結論から先に言えば、歯が無くなった場合の修復の選択肢の一つとして有効であるということです。
しかし、ブリッジや入れ歯と次元が違うのは、生体内にチタン(アパタイト、人工骨、自家骨など含む)を入れるということです。
異物を身体の中に入れるということは、どうしても抵抗のある人や、インプラントの手術に耐えられない、骨があまり少なくてインプラントを入れるには困難な場合があります。
ブリッジとインプラントを比較した場合、同じような感じで入ります。ただブリッジは欠損歯の両方を削り(多数歯になると削るh歯も多くなる)残った歯に負荷がかかります。
負荷が十分耐えられる状態であれば、ブリッジでも構わないと思います。ただ健康な歯であった場合、神経をとったり、大きく削らなければいけないというマイナスもあります。
ブリッジは歯が無いとできませんので、入れ歯になる場合とインプラントを比較します。
入れ歯は残った歯を削るということが殆どありません。大体そのまま型を取りますので、その分のマイナスはありません。しかし、引っ掛けのバネが残った歯にかかります。ここで負荷が生じます。入れ歯の場合は歯が無くなった原因が歯周病でグラグラしていた場合が多いですので、余程しっかりと治療しないと、バネをかけた歯がグラグラになります。バネを掛けた歯が次々とダメになる負のスパイラルの不安があります。

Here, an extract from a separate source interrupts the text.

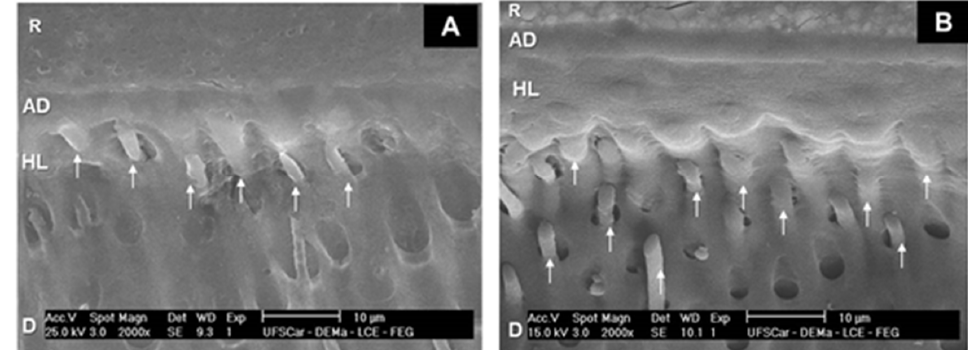
Figure 3. SEM micrographs of Group 3. ( A ) 2000×. Note the uniformity of hybrid layer (HL) at the dentin (D)/adhesive (AD)/composite resin (R) interface, with resinous tags (thin arrows). ( B ) 2000×. Hybrid layer (HL) at the dentin (D)/adhesive (AD)/composite resin (R) interface, and resinous tags (thin arrows).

ブリッジと入れ歯をもう少し改良すれば少しマシになりますが、それには又問題もあります。
ブリッジの場合、接着性ブリッジといって削除量を少なくする方法があります。しかしこれは主に金属を使用するので、前歯の修復には不利となります。金属以外ではジルコニアが使用できますが、自費で高価となります。
入れ歯はバネのないノンクラスプデンチャーというのがあり、これは引っ掛けのバネがありません。しかしこれも自費治療となります。
色々考えると、インプラントが良いのですが、これも問題はあります。一番は治療費の問題でしょう。自費治療となり、高価であるということです。あとは安全と言われるチタンですが、身体にとっては異物であるということです。インプラントのオペは簡単ですが、それは誰でも可能というわけでもありません。
以上が常識的なインプラントの一般的な考え方だと思います。
これからは、インプラントの裏側から考えてみましょう。
インプラントは歯の無いところに植えるのですから、歯があれば施術できません。ここで歯の抜歯基準の考え方が問題となります。
悪い歯は抜くべきか、できるだけ残すべきかという問題があります。悪いといっても程度の問題で千差万別の症例をここで簡単に論じられないし、論じるべきでもありません。
問われるべきはその姿勢であるということです。これは歯科医側も患者サイドにも共通します。歯が悪くなると大体、周りの骨も壊れていきます。歯の周りに炎症が広がり、周りの骨を溶かすためです。
骨が少なくなるという事は、インプラントを入れるのには不利となります。もちろん入れ歯を入れる場合も同様に不利となります。
そこで歯科医側、特にインプラントの可能性があれば早期の抜歯を勧めます。これが一番の問題でしょう。
誰が抜歯のイニシアティブをとるかということですが、主導は歯科医側にあっても決定は最後には患者さんがします。
しかしそれまでの説明に誘導があってはいけません。抜歯を回避する方法や技術、どこまで抜かないで可能なのかは、歯科医側によっても変化します。
また、インプラント以外の方法がどれだけの効果があるのかも歯科医側の技量、技術にも関係してきます。
全然咬めないような入れ歯でしか作れないのにインプラントを勧めるというのはレベルの低い問題となります。
また治療可能な歯を治療出来ないで、抜歯を勧めるのもレベルが低い話です。
万策尽きて、抜歯以外に方法がなく、欠損となった場合にインプラントが有効であると言えるのです。
最初からインプラント目的の治療方針であってはいけないと思います。それが歯科医側の姿勢であるということです。
納得のゆく説明があってこそ、またインプラント以外の方法の技量があってのインプラント選択でなければいけないのです。
インプラントの普及により、抜歯の基準が少しずつ甘くなっているような気がします。インプラントの為の抜歯説明であってはいけません。
やはり歯科医側の姿勢が重要であり、また患者サイドでは知人がインプラントしたから私もというような安直な考え方ではいけないと感じます。
一人ひとりが、考え、迷い、色々な方法を検討してみてのインプラントが望ましいと思います。